Per concludere ecco alcune idee per farsi una buona cena, dove consiglio di prediligere i secondi piatti:

  • Petto di pollo grigliato o in padella.
  • Pesce 🐟 (anche surgelato va benissimo).
  • Carne 🥩 rossa (2 volte alla settimana).
  • Sfilacci di cavallo (iper proteici e con 0 grassi).

Accompagnate sempre con terrina di verdura fresca, con mais e olive se vi piacciono.

Se volete inserire dei carboidrati, suggerisco di mangiarvi una patata lessa o un pezzo di pane non più di una volta ogni due giorni.

Io non sono per le grandi rinunce, quindi se qualche volta (qualche!) vogliamo toglierci uno sfizio, facciamolo pure! (anche perché aiuta la testa a rimanere stabile).

!!! Un piccolo aiuto: visto che siamo in periodo pasquale, tenetevi del cioccolato fondente a disposizione (ce ne sono di molto buoni anche aromatizzati), dà energia e ha pochissime calorie!

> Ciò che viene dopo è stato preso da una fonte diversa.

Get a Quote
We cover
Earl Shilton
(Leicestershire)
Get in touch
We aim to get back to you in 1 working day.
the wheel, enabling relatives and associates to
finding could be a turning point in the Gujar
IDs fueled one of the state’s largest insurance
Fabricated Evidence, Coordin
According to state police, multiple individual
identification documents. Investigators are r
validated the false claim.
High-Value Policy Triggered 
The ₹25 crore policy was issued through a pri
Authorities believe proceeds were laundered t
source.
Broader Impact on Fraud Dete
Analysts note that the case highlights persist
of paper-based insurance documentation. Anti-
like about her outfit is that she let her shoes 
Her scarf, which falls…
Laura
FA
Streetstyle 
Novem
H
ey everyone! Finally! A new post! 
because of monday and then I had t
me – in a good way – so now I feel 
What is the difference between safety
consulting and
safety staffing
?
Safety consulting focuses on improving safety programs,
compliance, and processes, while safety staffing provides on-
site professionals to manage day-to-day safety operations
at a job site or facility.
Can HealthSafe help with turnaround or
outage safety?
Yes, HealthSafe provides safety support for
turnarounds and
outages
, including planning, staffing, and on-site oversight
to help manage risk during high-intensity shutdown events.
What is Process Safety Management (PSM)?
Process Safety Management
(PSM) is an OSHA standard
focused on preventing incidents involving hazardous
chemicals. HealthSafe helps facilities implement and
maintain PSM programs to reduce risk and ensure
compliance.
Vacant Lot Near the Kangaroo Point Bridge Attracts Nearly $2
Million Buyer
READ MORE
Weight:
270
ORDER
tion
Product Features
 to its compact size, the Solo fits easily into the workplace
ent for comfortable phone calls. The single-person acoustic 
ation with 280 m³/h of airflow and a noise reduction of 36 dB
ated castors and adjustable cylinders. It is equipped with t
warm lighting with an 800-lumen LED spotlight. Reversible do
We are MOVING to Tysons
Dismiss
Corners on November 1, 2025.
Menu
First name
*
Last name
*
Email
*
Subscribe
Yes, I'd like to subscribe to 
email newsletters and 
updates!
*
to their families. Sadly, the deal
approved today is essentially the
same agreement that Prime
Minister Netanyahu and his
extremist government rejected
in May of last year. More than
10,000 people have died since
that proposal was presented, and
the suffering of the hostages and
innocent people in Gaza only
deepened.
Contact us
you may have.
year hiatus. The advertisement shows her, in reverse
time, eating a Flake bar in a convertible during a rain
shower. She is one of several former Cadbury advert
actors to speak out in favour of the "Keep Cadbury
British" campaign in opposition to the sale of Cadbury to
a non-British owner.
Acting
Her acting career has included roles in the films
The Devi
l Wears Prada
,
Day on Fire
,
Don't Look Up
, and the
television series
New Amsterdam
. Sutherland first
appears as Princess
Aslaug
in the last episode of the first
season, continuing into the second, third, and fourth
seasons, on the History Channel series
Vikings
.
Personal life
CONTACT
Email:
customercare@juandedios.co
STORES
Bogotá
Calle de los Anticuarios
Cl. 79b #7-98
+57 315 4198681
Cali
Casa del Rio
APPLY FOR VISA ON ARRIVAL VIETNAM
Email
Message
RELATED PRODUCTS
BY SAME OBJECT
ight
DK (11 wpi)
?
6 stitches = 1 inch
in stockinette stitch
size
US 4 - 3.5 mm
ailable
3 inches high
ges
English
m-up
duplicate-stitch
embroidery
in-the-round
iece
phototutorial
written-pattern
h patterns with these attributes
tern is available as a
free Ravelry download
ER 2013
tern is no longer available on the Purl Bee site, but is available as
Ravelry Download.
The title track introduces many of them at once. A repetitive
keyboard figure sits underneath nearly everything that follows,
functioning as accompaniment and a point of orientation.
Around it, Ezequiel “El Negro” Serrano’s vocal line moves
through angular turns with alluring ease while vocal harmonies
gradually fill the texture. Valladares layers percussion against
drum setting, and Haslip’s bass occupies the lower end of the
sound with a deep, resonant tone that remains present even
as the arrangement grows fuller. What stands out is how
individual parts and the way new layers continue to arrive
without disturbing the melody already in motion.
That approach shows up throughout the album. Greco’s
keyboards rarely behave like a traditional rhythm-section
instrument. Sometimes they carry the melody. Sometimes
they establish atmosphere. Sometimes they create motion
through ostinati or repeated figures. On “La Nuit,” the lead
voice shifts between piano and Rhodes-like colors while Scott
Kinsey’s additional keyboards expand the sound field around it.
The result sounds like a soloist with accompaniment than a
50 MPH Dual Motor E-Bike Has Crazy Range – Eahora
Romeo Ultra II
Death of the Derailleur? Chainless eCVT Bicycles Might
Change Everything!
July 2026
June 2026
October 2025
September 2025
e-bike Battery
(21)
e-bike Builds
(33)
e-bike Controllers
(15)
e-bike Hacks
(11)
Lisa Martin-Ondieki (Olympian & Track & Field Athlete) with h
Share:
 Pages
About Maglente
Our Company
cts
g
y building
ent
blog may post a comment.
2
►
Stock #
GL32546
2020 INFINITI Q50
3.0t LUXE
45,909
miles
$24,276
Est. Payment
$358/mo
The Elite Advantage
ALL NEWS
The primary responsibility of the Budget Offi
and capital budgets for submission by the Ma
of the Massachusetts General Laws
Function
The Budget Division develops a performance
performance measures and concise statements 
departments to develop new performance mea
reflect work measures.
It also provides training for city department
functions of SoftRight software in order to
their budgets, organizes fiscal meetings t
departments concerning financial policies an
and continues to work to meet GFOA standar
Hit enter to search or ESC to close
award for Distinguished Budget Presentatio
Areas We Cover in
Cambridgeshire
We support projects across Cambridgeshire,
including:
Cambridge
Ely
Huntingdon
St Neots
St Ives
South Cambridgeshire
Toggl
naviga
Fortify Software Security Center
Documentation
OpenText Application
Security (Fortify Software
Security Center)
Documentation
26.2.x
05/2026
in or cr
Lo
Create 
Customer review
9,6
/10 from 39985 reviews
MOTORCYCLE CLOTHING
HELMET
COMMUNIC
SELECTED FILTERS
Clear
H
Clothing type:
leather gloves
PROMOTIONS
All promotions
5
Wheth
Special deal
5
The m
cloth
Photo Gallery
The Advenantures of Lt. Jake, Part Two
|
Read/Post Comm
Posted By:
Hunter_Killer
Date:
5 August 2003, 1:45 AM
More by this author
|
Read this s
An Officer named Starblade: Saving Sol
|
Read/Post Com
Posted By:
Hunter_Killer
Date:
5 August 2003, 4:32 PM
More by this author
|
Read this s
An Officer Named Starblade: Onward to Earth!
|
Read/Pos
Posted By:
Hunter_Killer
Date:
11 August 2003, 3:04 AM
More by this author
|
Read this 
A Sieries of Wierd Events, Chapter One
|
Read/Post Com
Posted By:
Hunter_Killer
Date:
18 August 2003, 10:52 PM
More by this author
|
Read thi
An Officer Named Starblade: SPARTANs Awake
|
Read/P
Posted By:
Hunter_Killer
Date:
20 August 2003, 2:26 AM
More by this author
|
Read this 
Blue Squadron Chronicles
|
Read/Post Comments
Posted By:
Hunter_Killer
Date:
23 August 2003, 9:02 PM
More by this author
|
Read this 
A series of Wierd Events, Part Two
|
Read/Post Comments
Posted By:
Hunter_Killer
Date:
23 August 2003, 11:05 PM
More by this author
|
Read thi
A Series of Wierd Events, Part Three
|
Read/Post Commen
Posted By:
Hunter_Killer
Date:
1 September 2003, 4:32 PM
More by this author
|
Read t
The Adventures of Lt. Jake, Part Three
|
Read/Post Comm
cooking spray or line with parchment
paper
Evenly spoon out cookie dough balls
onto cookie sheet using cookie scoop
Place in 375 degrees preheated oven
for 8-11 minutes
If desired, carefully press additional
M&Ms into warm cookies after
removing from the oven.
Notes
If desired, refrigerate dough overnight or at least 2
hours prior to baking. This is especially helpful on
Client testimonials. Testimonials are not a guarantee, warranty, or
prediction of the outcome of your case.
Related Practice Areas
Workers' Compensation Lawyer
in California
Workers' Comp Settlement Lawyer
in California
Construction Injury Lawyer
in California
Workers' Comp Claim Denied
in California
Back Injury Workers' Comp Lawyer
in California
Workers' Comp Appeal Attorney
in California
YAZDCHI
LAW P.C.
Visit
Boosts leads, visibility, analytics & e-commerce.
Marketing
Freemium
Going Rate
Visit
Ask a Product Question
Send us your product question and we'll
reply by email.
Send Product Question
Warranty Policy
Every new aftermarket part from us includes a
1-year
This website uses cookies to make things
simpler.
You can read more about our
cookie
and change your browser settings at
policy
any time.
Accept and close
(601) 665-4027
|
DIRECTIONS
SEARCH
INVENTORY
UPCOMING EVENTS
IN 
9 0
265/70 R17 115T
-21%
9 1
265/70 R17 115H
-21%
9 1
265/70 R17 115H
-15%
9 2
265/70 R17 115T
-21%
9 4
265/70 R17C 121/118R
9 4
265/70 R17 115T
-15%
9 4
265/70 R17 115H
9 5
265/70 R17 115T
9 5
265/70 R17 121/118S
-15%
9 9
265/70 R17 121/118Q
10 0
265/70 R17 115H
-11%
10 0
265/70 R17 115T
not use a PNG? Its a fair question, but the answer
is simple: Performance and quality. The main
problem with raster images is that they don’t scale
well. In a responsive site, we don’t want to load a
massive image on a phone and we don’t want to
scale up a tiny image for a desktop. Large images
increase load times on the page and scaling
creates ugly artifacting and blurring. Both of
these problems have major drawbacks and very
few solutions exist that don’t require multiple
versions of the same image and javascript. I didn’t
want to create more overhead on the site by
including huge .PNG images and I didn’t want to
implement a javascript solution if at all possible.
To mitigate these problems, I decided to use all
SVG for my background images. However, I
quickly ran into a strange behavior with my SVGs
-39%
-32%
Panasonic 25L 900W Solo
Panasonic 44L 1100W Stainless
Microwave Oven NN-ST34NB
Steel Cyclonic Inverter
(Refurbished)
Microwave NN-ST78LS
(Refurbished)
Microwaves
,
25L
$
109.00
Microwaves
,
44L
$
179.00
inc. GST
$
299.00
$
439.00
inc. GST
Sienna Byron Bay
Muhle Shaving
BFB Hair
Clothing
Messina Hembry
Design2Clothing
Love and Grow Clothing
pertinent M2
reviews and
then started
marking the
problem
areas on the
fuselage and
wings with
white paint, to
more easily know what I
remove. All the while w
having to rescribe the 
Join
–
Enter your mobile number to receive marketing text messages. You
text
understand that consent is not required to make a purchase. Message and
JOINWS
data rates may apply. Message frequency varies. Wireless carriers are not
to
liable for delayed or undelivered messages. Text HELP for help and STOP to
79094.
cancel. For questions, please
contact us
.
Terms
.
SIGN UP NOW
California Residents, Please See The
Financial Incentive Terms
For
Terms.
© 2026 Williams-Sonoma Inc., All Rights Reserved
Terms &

Cerchiamo di pesarci 2/3 volte a settimana per mantenerci costanti nel peso. È fondamentale cercare di rimanere stabili e non aumentare. Non è assolutamente richiesto di calare, come quando si fa attività all’aperto, teniamo conto del fatto che siamo in condizioni svantaggiose. Anche se siamo aumentati un po’, niente paura! Cerchiamo di rientrare in un peso per noi “accettabile “, magari potrebbe essere il nostro piccolo impegno durante la quarantena! Cerchiamo di mangiare meglio e di fare attività fisica il più possibile! A calare ci penseremo tra qualche tempo, anche perché’ il caldo sarà dalla nostra parte!